>>>

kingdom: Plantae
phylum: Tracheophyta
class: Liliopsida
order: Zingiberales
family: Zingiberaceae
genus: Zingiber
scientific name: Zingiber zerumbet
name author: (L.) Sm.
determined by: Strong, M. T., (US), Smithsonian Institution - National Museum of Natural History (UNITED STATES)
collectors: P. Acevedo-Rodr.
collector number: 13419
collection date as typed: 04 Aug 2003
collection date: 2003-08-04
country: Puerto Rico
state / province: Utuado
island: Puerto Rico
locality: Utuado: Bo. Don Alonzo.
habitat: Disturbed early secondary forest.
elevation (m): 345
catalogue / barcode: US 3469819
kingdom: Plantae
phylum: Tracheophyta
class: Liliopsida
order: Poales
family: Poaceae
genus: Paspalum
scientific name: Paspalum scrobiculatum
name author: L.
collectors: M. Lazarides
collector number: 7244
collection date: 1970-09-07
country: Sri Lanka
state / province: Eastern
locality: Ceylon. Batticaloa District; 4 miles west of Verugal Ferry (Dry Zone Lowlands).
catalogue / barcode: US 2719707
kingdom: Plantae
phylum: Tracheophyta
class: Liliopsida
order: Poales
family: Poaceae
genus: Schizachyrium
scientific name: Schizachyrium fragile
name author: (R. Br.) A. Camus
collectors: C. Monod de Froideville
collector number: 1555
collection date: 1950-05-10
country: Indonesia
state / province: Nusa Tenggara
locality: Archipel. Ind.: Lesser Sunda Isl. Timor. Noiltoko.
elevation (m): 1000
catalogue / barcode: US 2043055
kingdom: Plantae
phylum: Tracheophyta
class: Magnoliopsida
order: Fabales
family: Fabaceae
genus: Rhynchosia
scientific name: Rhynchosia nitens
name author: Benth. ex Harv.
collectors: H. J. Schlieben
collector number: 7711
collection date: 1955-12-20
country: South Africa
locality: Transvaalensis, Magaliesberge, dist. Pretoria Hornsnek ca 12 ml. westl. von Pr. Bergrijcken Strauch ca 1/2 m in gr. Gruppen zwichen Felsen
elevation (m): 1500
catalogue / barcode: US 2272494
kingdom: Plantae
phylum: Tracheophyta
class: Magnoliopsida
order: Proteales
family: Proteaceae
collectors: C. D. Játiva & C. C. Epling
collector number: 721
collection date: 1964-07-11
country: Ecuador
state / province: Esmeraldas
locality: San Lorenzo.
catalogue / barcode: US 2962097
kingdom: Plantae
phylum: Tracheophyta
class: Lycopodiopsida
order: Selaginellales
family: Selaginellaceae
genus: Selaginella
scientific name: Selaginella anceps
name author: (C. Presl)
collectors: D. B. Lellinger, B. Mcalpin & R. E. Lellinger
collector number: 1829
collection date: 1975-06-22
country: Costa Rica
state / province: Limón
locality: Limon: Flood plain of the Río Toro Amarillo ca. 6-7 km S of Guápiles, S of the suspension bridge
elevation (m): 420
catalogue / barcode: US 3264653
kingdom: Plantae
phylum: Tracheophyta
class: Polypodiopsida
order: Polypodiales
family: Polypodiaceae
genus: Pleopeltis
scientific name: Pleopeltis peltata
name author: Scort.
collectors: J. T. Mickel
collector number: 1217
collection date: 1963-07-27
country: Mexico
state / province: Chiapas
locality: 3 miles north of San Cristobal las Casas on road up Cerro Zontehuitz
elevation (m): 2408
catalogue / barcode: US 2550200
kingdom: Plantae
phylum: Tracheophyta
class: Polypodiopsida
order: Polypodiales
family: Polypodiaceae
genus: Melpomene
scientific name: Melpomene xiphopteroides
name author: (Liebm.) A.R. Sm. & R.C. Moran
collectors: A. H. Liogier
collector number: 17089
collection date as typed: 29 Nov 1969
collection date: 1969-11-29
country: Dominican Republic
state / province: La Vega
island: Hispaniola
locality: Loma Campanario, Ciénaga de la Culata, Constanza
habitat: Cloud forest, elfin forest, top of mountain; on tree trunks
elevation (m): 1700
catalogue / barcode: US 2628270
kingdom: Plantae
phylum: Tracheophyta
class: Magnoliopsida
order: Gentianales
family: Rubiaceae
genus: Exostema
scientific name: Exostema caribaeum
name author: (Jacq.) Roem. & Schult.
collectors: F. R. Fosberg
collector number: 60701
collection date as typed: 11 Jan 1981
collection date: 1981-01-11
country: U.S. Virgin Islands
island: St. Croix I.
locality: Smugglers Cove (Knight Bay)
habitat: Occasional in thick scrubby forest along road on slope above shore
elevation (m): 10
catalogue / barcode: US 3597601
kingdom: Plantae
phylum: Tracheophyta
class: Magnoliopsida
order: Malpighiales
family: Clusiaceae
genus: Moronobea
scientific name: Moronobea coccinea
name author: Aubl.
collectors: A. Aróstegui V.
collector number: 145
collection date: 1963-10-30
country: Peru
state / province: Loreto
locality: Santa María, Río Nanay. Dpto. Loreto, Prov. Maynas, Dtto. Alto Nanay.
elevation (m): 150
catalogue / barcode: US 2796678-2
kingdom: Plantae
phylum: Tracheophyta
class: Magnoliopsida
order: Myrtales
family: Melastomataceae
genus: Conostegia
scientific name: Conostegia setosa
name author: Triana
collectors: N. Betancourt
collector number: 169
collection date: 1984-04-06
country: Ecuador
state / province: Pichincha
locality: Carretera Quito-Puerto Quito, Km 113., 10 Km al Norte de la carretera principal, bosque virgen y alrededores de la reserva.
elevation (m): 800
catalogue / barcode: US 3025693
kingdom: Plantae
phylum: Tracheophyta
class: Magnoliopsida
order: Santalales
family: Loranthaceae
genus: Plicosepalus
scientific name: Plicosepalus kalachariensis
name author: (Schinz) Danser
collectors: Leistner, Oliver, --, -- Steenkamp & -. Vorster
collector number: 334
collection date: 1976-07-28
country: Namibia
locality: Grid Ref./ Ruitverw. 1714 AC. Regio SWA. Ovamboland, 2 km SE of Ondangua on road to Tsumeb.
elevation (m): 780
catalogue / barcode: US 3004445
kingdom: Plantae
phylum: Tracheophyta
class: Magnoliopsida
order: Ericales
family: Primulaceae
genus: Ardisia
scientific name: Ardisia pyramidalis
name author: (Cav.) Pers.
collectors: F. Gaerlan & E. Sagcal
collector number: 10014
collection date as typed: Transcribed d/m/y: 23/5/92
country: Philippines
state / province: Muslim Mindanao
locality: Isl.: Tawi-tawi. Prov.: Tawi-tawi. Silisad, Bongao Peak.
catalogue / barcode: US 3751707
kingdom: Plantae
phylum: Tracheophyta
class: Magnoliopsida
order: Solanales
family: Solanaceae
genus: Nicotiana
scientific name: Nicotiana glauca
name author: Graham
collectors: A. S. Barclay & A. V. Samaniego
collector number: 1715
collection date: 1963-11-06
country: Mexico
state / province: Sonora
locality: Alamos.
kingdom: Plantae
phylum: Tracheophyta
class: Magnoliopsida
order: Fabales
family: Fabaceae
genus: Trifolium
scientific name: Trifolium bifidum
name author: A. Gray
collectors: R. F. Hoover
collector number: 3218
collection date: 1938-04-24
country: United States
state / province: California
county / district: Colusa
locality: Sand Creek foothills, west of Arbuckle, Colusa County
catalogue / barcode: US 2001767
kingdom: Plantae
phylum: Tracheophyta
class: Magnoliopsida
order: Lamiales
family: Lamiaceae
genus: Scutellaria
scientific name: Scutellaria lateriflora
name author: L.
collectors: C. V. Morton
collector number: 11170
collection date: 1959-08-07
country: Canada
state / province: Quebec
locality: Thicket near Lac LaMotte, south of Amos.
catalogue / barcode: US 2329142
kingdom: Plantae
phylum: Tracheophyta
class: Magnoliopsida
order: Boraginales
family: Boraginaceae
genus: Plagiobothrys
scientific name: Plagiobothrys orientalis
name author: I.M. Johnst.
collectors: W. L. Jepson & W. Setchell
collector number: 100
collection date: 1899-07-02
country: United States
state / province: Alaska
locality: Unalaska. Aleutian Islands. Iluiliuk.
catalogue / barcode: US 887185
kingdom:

<<<

Reproduce the listing from its beginning through the line that contains "state / province: Utuado", renaming "scientific name" to "taxon name" and leaving everything else unchanged.

kingdom: Plantae
phylum: Tracheophyta
class: Liliopsida
order: Zingiberales
family: Zingiberaceae
genus: Zingiber
taxon name: Zingiber zerumbet
name author: (L.) Sm.
determined by: Strong, M. T., (US), Smithsonian Institution - National Museum of Natural History (UNITED STATES)
collectors: P. Acevedo-Rodr.
collector number: 13419
collection date as typed: 04 Aug 2003
collection date: 2003-08-04
country: Puerto Rico
state / province: Utuado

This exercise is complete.